The interaction between the clonally selected TCR, the processed Ag peptide and the Ia molecule is not fully understood in molecular terms. Our study intended to delineate the residues of Ab alpha molecules that function as contact sites for Ag and for the TCR of a panel of T cells specific for the A chain of insulin in combination with mixed haplotype Ab alpha:Ak beta molecules. Multiple L cell transfectants expressing alpha,beta-heterodimers composed of wild-type A beta- and chimeric or mutant A alpha-chains served as antigen presenting cells. The recombinant A alpha-chains had been generated by an exchange of allelically hypervariable regions (ahv) or amino acids. The results point out a broad spectrum of b sequence requirements for the bovine insulin-specific activation of the various T cell populations.

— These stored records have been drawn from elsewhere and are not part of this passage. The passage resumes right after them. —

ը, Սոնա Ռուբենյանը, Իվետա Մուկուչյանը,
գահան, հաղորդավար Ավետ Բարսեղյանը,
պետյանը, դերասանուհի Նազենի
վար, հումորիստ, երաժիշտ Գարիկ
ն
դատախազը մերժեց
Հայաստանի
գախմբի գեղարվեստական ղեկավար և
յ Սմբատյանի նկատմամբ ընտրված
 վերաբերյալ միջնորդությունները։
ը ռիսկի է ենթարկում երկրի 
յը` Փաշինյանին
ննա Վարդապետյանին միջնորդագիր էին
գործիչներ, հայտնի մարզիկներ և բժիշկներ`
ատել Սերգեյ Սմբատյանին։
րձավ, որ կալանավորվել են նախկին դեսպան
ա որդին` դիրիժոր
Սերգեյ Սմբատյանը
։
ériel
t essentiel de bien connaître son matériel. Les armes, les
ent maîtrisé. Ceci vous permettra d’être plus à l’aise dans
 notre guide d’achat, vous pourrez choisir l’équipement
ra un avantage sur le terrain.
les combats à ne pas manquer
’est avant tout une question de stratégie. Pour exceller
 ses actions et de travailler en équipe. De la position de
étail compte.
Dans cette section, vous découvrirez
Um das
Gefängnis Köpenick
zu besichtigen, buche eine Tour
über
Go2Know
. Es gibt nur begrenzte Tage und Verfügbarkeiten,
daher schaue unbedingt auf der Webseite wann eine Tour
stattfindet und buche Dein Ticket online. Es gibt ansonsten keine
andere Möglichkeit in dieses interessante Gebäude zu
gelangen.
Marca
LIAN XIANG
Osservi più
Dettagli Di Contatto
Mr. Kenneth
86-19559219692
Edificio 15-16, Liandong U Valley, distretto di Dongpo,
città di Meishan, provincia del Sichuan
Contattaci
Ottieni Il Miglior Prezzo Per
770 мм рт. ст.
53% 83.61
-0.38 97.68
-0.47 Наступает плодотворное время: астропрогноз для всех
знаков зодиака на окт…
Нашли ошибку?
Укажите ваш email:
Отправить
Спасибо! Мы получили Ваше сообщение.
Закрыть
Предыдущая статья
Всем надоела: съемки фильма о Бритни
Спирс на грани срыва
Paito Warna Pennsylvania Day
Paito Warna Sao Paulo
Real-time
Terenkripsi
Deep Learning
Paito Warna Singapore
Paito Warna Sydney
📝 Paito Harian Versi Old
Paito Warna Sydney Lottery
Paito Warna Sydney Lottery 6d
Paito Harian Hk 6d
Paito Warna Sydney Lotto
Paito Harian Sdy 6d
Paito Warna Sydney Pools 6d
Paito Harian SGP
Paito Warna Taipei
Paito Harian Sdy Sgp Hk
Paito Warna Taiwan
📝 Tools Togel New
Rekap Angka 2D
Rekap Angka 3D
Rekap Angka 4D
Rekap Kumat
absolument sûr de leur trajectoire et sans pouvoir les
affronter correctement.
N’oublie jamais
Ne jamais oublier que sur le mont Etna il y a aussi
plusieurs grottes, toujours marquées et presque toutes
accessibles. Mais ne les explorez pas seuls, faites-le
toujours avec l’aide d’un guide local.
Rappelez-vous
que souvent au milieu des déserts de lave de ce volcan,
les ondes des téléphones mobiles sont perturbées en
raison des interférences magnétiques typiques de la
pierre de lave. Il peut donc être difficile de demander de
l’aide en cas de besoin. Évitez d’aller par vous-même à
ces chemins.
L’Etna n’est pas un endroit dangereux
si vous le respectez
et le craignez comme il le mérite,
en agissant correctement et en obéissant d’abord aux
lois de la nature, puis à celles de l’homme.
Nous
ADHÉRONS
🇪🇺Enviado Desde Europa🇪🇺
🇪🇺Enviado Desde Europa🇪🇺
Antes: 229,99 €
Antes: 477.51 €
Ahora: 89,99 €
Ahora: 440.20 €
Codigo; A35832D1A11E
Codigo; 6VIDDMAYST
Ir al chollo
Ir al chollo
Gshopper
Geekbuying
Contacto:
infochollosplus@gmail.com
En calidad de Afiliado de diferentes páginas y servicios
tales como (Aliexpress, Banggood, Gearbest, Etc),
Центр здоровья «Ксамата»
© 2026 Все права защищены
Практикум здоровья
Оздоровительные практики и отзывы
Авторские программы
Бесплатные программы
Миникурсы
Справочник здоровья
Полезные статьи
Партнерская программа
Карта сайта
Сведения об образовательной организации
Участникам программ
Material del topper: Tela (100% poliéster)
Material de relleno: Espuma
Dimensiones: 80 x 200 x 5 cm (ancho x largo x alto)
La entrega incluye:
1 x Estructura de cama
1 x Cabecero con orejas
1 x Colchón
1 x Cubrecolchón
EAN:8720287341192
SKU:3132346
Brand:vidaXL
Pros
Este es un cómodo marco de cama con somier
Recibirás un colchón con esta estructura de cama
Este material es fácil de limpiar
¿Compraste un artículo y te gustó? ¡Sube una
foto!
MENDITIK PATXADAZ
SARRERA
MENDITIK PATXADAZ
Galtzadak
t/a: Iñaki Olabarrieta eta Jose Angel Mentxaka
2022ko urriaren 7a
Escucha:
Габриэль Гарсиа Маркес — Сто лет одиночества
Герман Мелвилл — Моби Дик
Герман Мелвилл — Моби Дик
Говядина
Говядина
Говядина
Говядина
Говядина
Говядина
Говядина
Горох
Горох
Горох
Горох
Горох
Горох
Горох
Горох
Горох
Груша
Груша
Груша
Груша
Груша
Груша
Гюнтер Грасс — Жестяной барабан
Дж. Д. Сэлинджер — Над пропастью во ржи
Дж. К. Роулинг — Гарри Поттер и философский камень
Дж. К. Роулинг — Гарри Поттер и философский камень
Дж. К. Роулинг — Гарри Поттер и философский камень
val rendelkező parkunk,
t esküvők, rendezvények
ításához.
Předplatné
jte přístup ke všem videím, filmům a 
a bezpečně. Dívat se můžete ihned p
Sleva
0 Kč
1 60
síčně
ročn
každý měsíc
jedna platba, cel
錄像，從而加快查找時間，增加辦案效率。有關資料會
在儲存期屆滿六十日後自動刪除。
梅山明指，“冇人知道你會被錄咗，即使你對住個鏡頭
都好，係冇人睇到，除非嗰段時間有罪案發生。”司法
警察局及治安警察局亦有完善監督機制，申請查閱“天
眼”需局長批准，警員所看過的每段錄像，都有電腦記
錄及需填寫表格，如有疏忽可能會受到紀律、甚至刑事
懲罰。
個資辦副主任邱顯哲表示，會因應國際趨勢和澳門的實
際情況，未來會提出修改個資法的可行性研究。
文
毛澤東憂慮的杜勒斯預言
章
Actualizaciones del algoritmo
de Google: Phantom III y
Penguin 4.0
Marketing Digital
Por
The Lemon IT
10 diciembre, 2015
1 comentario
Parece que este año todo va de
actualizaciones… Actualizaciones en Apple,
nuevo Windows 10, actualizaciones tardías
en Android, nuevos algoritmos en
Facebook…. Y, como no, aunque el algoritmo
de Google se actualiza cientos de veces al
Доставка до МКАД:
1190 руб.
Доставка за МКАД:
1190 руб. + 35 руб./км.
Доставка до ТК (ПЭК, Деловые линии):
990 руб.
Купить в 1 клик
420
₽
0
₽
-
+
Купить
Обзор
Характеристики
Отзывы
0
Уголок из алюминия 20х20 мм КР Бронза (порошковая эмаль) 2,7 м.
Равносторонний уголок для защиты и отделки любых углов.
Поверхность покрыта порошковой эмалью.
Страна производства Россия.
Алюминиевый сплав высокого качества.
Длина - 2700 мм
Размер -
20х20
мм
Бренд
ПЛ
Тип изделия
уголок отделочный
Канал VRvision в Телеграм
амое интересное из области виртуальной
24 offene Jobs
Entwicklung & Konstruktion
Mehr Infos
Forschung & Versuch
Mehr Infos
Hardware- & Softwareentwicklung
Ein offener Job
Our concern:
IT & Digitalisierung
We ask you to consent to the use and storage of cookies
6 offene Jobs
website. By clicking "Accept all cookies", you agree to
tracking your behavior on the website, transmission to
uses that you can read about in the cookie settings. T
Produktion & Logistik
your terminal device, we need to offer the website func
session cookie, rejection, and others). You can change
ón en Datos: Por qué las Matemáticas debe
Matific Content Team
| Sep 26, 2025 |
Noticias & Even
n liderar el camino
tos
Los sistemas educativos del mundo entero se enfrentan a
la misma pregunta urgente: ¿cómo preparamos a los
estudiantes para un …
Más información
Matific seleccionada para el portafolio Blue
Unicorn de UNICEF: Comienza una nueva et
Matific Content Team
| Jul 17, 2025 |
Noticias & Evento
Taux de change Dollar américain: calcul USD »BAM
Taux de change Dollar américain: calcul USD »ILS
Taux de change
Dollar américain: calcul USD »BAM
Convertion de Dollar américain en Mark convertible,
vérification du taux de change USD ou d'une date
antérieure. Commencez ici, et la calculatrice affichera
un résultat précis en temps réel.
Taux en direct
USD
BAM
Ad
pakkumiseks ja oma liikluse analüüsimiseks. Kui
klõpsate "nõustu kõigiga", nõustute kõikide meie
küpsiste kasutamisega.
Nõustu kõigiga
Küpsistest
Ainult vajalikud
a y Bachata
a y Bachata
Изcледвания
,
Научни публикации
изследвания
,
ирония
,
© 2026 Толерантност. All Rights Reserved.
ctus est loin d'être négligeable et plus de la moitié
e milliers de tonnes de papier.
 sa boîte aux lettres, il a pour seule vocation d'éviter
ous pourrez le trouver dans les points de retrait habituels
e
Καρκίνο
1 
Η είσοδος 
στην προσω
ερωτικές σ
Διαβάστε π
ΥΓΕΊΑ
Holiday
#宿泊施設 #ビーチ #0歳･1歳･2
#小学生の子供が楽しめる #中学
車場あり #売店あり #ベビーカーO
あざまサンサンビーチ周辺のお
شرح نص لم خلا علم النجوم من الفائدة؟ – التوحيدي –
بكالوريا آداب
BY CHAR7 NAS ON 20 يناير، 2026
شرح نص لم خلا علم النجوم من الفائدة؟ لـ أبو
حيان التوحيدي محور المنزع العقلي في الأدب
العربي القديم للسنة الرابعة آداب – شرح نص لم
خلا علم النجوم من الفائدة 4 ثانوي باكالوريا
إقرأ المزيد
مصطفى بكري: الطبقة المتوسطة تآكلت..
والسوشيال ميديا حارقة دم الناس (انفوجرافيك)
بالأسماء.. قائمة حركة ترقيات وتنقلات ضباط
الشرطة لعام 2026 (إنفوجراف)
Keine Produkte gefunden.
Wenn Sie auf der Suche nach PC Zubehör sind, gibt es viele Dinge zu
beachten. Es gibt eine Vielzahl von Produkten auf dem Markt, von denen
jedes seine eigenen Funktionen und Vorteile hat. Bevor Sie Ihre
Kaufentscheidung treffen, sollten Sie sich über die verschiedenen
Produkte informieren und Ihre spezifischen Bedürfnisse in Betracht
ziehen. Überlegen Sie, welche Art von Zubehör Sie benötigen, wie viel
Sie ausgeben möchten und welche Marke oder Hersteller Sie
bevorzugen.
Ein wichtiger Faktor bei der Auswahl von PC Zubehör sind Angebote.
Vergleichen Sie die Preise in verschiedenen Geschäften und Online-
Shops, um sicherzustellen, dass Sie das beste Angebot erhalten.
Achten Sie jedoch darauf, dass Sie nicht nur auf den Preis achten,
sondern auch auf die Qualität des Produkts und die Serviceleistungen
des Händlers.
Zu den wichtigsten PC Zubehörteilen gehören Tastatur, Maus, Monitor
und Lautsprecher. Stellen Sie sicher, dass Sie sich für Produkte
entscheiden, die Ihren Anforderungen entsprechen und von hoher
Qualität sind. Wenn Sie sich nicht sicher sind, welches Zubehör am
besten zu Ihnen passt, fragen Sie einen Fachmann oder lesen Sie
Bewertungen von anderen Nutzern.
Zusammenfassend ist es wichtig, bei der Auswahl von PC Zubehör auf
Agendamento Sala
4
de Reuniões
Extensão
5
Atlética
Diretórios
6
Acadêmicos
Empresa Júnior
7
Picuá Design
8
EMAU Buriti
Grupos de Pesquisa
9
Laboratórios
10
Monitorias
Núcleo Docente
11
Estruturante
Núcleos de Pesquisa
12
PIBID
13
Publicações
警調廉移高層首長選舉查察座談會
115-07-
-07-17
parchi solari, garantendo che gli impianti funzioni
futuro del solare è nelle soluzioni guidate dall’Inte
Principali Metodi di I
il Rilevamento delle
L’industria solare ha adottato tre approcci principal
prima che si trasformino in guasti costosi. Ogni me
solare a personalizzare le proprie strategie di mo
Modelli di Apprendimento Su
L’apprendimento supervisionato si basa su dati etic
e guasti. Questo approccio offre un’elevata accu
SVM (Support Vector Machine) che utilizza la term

Activation of some T cells seemed quite permissive, requiring b-haplotype amino acids in any one of the three ahv, while others had strict requirements, demanding b-haplotype sequence in all three ahv. Our data stress the role of ahvII and especially ahvIII in T cell activation. Interestingly, single amino-acid substitutions in ahvII or ahvIII of Ak alpha were sufficient to bring up full stimulation potential for two T cell hybridomas. We also found that some ahv permutations influenced the Ag preference (beef insulin versus pig insulin) of some T cells. These data suggest a critical role for the three-dimensional structure of the complex formed by Ia and the processed Ag peptide. The stability of the trimolecular complex essential for T cell activation is envisioned as being the sum of the interactions between Ag/I-A, TCR/Ag, and TCR/I-A, each variable in strength and compensated for by the others.